É nossa preocupação essencial a questão comercial nas relações Mercosul e a União Européia. E esses outros aspectos são pequenos incidentes sem grande importância. O grande desafio no momento é vencer os obstáculos que hoje existem, nomeadamente por alguns erros, no meu ponto de vista, da tarifa externa comum. Como é o peso de alguns subsídios às exportações nas commodities agrícolas no mercado mundial.
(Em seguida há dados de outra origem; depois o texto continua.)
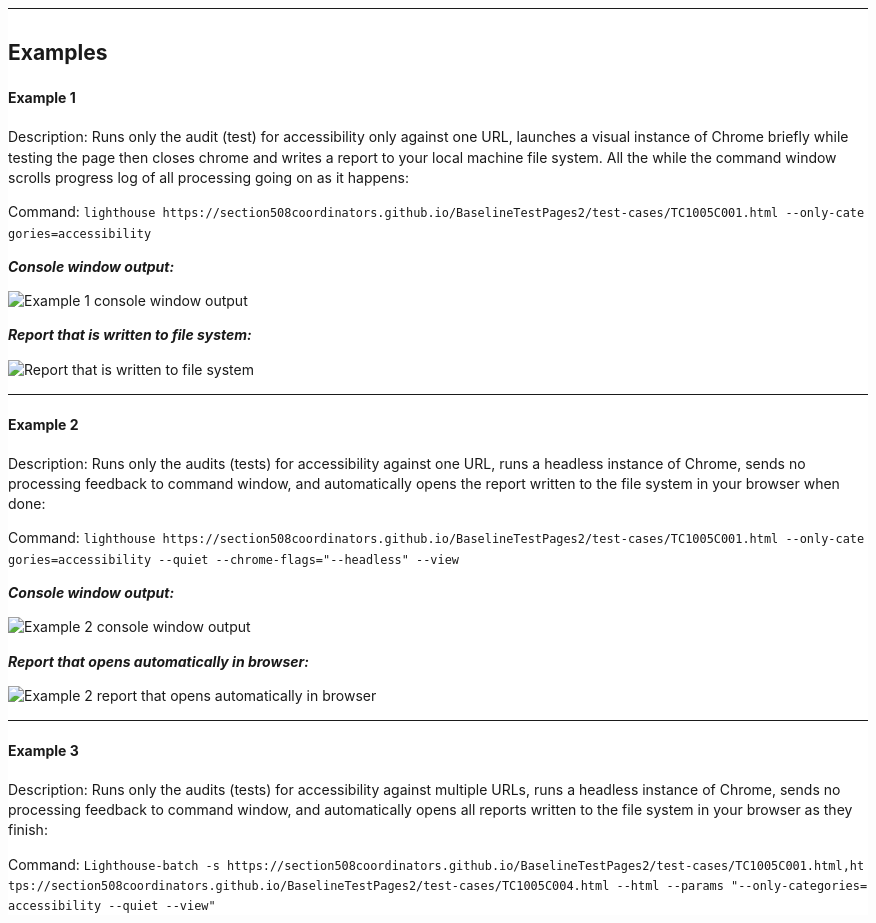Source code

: <hr>

## Examples

#### Example 1

Description: Runs only the audit (test) for accessibility only against one URL, launches a visual instance of Chrome briefly while testing the page then closes chrome and writes a report to your local machine file system. All the while the command window scrolls progress log of all processing going on as it happens:

Command: `lighthouse https://section508coordinators.github.io/BaselineTestPages2/test-cases/TC1005C001.html --only-categories=accessibility` 

***Console window output:***

![Example 1 console window output](pic_ex1_001.png)

***Report that is written to file system:***



![Report that is written to file system](pic_ex1_002.png)



<hr>

#### Example 2

Description: Runs only the audits (tests) for accessibility against one URL, runs a headless instance of Chrome, sends no processing feedback to command window, and automatically opens the report written to the file system in your browser when done:

Command: `lighthouse https://section508coordinators.github.io/BaselineTestPages2/test-cases/TC1005C001.html --only-categories=accessibility --quiet --chrome-flags="--headless" --view` 

***Console window output:***

![Example 2 console window output](pic_ex2_001.png)



***Report that opens automatically in browser:***

![Example 2 report that opens automatically in browser](pic_ex2_002.png)



<hr>

#### Example 3

Description: Runs only the audits (tests) for accessibility against multiple URLs, runs a headless instance of Chrome, sends no processing feedback to command window, and automatically opens all reports written to the file system in your browser as they finish:

Command: `Lighthouse-batch -s https://section508coordinators.github.io/BaselineTestPages2/test-cases/TC1005C001.html,https://section508coordinators.github.io/BaselineTestPages2/test-cases/TC1005C004.html --html --params "--only-categories=accessibility --quiet --view"`
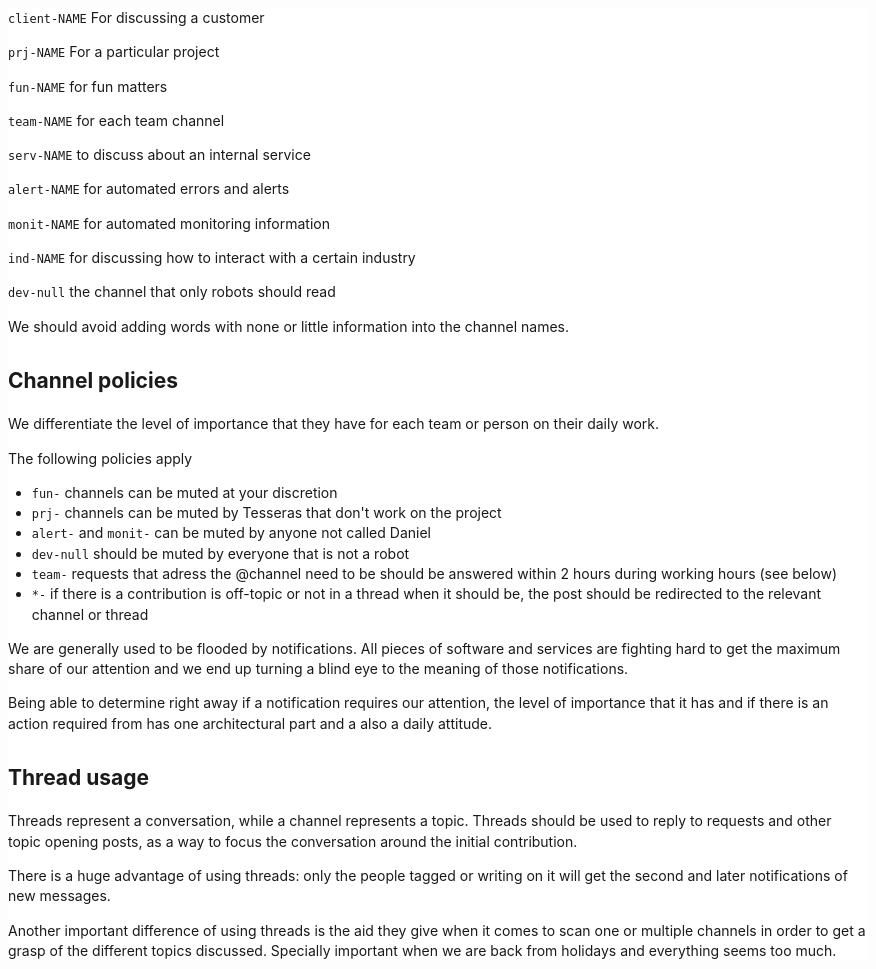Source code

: `client-NAME` For discussing a customer

`prj-NAME` For a particular project

`fun-NAME` for fun matters

`team-NAME` for each team channel

`serv-NAME` to discuss about an internal service

`alert-NAME` for automated errors and alerts

`monit-NAME` for automated monitoring information

`ind-NAME` for discussing how to interact with a certain industry

`dev-null` the channel that only robots should read

We should avoid adding words with none or little information into the channel names.

## Channel policies

We differentiate the level of importance that they have for each team or person on their daily work.

The following policies apply

- `fun-` channels can be muted at your discretion
- `prj-` channels can be muted by Tesseras that don&#39;t work on the project
- `alert-` and `monit-` can be muted by anyone not called Daniel
- `dev-null` should be muted by everyone that is not a robot
- `team-` requests that adress the @channel need to be should be answered within 2 hours during working hours (see below)
- `*-` if there is a contribution is off-topic or not in a thread when it should be,
   the post should be redirected to the relevant channel or thread

We are generally used to be flooded by notifications. All pieces of software and services are fighting hard
to get the maximum share of our attention and we end up turning a blind eye to the meaning of those notifications.

Being able to determine right away if a notification requires our attention, the level of importance
that it has and if there is an action required from has one architectural part and a also a daily attitude.

## Thread usage

Threads represent a conversation, while a channel represents a topic. Threads should be used
to reply to requests and other topic opening posts, as a way to focus the conversation around the initial contribution.

There is a huge advantage of using threads: only the people tagged or writing on it will
get the second and later notifications of new messages.

Another important difference of using threads is the aid they give when it comes to scan
one or multiple channels in order to get a grasp of the different topics discussed.
Specially important when we are back from holidays and everything seems too much.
DINHEIRO ? O sr., junto com o presidente Fernando Henrique, faz parte do grupo de chefes de Estado que defende o modelo de progressive government. Para onde caminham essas discussões?
GUTERRES ?
Eu e o presidente Fernando Henrique temos uma relação muito próxima, de grande amizade e muita estima. É uma pessoa pela qual eu tenho enorme admiração. A nossa próxima reunião do progressive government será em Estocolmo. Vai dar seqüência às discussões que já aconteceram em Florença, Berlim e Nova York. Há dois grandes temas em jogo: as reformas estruturais, que são necessárias para os países enfrentarem as mudanças da Nova Economia e da globalização, e a agenda global, principalmente envolvendo os temas ligados à Organização Mundial de Comércio (OMC). Até agora, esse fórum tem sido uma experiência gratificante e o presidente Fernando Henrique tem aparecido como uma das personalidades mais atuantes nessas discussões.